### What is being asked
For the data below, restate word for word only the lines from the line containing "tekstowa & nazwa e-booka" through the line containing "opis e-booka \\ \hline", both ends included.

### The records

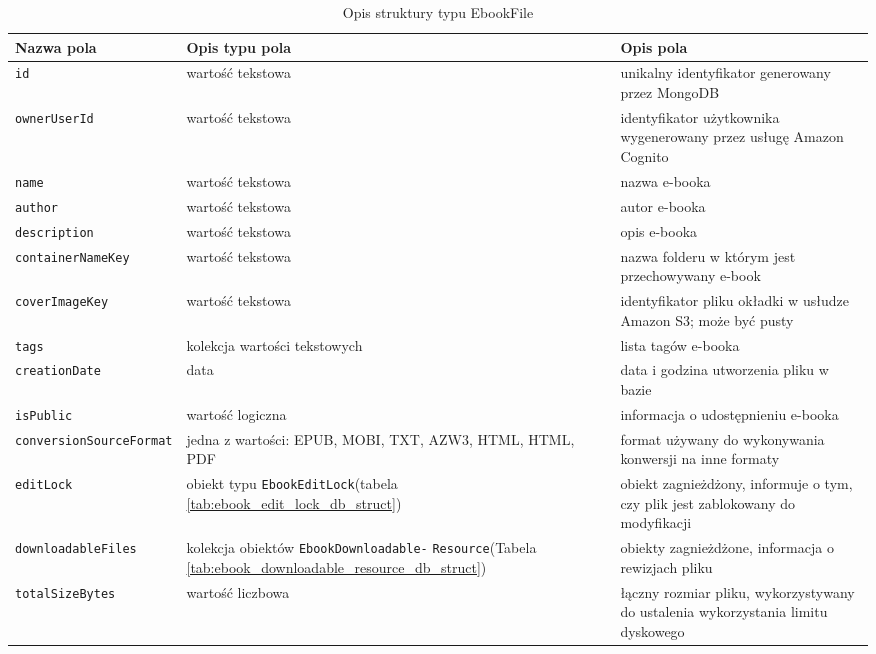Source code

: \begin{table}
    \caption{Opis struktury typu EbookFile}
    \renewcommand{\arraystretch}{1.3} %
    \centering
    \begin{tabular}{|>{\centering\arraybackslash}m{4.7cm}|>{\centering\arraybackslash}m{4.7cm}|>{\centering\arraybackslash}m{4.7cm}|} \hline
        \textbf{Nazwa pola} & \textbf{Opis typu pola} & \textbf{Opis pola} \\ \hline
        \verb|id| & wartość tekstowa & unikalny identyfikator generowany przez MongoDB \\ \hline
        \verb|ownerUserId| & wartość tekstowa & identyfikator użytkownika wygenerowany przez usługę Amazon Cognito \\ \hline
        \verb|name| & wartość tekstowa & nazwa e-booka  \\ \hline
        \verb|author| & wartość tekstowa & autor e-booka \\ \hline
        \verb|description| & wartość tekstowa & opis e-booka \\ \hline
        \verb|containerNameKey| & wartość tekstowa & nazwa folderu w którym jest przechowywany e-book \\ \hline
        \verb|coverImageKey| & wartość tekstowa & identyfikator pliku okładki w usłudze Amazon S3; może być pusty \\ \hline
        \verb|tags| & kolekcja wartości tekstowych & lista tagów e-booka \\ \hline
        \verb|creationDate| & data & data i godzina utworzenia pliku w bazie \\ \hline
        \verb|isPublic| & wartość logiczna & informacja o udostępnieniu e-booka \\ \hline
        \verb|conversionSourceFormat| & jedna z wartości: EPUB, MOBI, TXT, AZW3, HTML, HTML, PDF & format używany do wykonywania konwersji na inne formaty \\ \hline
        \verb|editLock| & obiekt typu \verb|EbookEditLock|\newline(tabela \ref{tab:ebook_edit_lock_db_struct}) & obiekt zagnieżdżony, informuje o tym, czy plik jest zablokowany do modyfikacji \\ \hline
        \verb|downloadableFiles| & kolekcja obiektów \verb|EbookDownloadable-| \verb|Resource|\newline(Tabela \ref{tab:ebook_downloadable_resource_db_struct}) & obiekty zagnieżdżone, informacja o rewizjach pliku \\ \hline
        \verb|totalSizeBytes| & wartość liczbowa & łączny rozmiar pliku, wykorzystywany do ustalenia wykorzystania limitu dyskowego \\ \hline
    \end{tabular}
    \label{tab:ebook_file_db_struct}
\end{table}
...
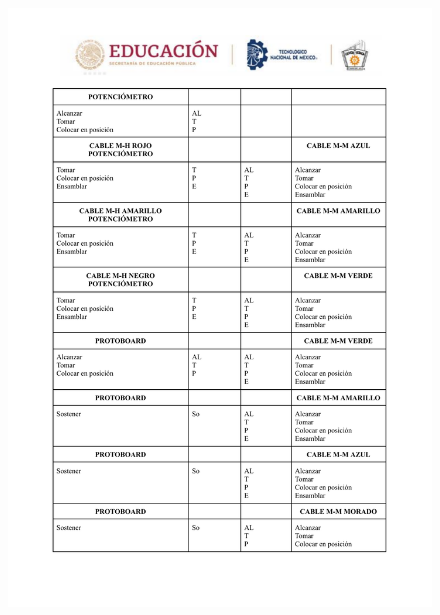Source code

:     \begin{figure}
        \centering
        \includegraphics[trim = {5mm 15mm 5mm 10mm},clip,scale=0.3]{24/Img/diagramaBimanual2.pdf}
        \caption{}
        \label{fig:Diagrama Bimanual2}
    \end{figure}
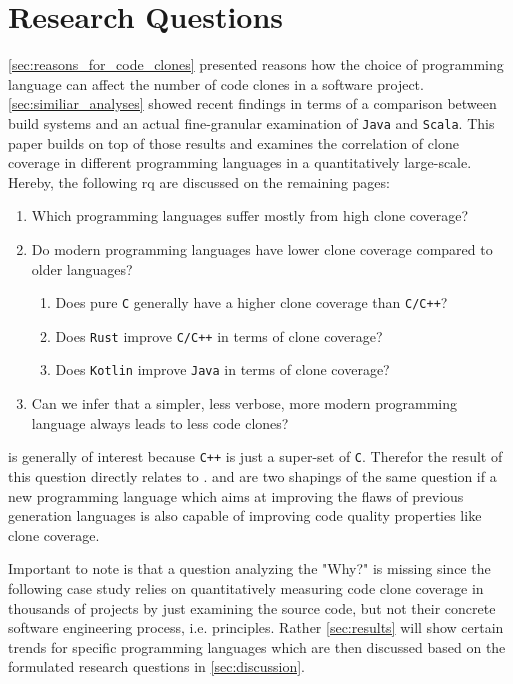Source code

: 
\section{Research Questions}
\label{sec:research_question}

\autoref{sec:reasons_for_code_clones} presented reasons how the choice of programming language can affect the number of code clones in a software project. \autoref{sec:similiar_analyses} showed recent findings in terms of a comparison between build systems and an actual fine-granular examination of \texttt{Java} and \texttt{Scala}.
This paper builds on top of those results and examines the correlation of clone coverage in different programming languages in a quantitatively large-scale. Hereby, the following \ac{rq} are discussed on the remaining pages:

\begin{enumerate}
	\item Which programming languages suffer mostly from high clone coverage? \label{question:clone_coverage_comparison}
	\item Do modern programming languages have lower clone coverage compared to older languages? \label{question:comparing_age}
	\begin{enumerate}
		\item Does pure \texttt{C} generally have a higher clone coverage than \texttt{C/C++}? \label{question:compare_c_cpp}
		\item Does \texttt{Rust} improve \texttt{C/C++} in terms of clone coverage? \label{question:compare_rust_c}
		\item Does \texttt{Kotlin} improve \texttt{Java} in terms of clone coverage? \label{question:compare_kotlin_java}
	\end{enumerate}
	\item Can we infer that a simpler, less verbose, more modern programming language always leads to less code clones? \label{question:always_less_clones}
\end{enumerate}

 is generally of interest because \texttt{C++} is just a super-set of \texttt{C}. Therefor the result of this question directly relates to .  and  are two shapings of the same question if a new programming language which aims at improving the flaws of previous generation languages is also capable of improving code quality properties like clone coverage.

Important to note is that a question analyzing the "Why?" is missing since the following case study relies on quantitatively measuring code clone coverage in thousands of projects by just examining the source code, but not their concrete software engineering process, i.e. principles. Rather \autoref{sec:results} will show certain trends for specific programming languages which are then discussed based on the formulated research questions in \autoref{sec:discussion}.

### Your response
        \verb|name| & wartość tekstowa & nazwa e-booka  \\ \hline
        \verb|author| & wartość tekstowa & autor e-booka \\ \hline
        \verb|description| & wartość tekstowa & opis e-booka \\ \hline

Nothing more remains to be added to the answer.